Le famiglie: «Servono congedi Covid e voucher baby sitter»

Dieci euro all’ora per una baby sitter che affianchi i figli lasciati a casa da scuola. Cinquanta euro per una mattina, duecentocinquanta per una settimana, mille euro per un mese di didattica a distanza. Già, perché con il virus che corre in zona arancione «rafforzata», e in attesa dei vaccini agli over 60, è meglio rinunciare all’aiuto dei nonni. E se non si vuole devolvere lo stipendio ad un supporto casalingo, e non si può lavorare in modalità «smart», l’alternativa è prendere ferie anticipate o permessi non retribuiti.
«A meno che, come capita a me, non si abbia la "fortuna" di trascorrere un paio di giorni la settimana in cassa integrazione - commenta Franco Rizzetti, dipendente di un’azienda privata in provincia, papà di due ragazzini di otto e dieci anni -. Mia moglie lavora la mattina, e fino ad ora ce l’eravamo cavata evitando contagi e quarantene scolastiche. Nei giorni di cassa resterò a casa, gli altri giorni però devo lavorare in sede, non mi concedono lo smart working. Così il già decurtato stipendio se ne andrà per la baby sitter».
Il lavoro da casa infatti è concesso di diritto solo ai lavoratori pubblici, ma naturalmente l’opzione è applicabile solo ad alcune categorie di lavoratori. Senza contare che chi è attualmente impegnato nell’emergenza Covid, come i lavoratori della sanità non può prendere né ferie né permessi, al momento.
«Nel Bresciano intervengono provvedimenti legislativi regionali con l’obiettivo di mitigare la diffusione del virus, ma si infrangono sulle carenze normative nazionali di tutela dei lavoratori» lamentano in un comunicato congiunto diffuso ieri i rappresentanti sindacali bresciani dei lavoratori della Funzione pubblica Vincenzo Morello per la Cgil, Angela Cremaschini di Cisl e Andrea Riccò di Uil.
«Brescia è entrata in zona arancione con la chiusura di tutte le scuole, ma per i lavoratori genitori di figli in età scolare non sono stati previsti provvedimenti - aggiunge Cremaschini, contattata telefonicamente -. A gennaio è scaduta la circolare Inps che dava la possibilità ai lavoratori dipendenti di usufruire del congedo indennizzato per la quarantena dei figli minori di 14 anni, introdotto con il decreto legge dell’8 settembre 2020 e valido fino al 31 dicembre. E l’Ats non ha più competenze sulla disciplina del congedo parentale straordinario per Covid-19 per i lavoratori. Chi ha figli a casa per colpa del virus non ha altri strumenti che le ferie anticipate e i congedi non retribuiti».

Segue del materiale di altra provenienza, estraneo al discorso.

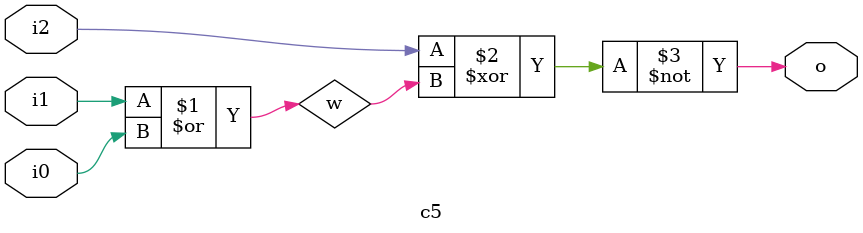
<source format=v>
module c5(i2, i1, i0, o);
    
    input i2;
    input i1;
    input i0;
    output o;

    wire w;

    or #(1) g1(w,i1,i0);
    xnor #(1) g2(o,i2,w);

endmodule

</source>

«Come sindacati già martedì sera ci siamo attivati a tutti i livelli - prosegue Cremaschini - ed abbiamo già avuto rassicurazioni su provvedimenti a sostegno delle famiglie forse già nel prossimo Dpcm, che auspichiamo abbiano valore retroattivo. Parliamo della reintroduzione del congedo per Covid-19 ma anche di voucher baby sitter o comunque di ristori per le famiglie. Al momento c’è un vuoto normativo che riteniamo non debba essere riempito con palliativi a carico delle famiglie oppure con il ricorso all’aiuto di nonni anziani, che in questo momento devono essere tutelati al massimo».
La richiesta «riguarda naturalmente tutti i lavoratori, pubblici e privati, anche se ci siamo concentrati sui dipendenti della Funzione pubblica, attualmente sotto pressione» aggiunge Cremaschini. «Ricordiamo che nel nostro territorio, già ampiamente compromesso da questa pandemia - si legge infatti nel documento - per i lavoratori del comparto sanità, sociosanitario e in generale dei servizi essenziali, sono necessari degli interventi ad hoc. Sono professionisti fondamentali nel contrasto alla malattia e sono anche genitori che in questo momento si trovano improvvisamente senza tutele».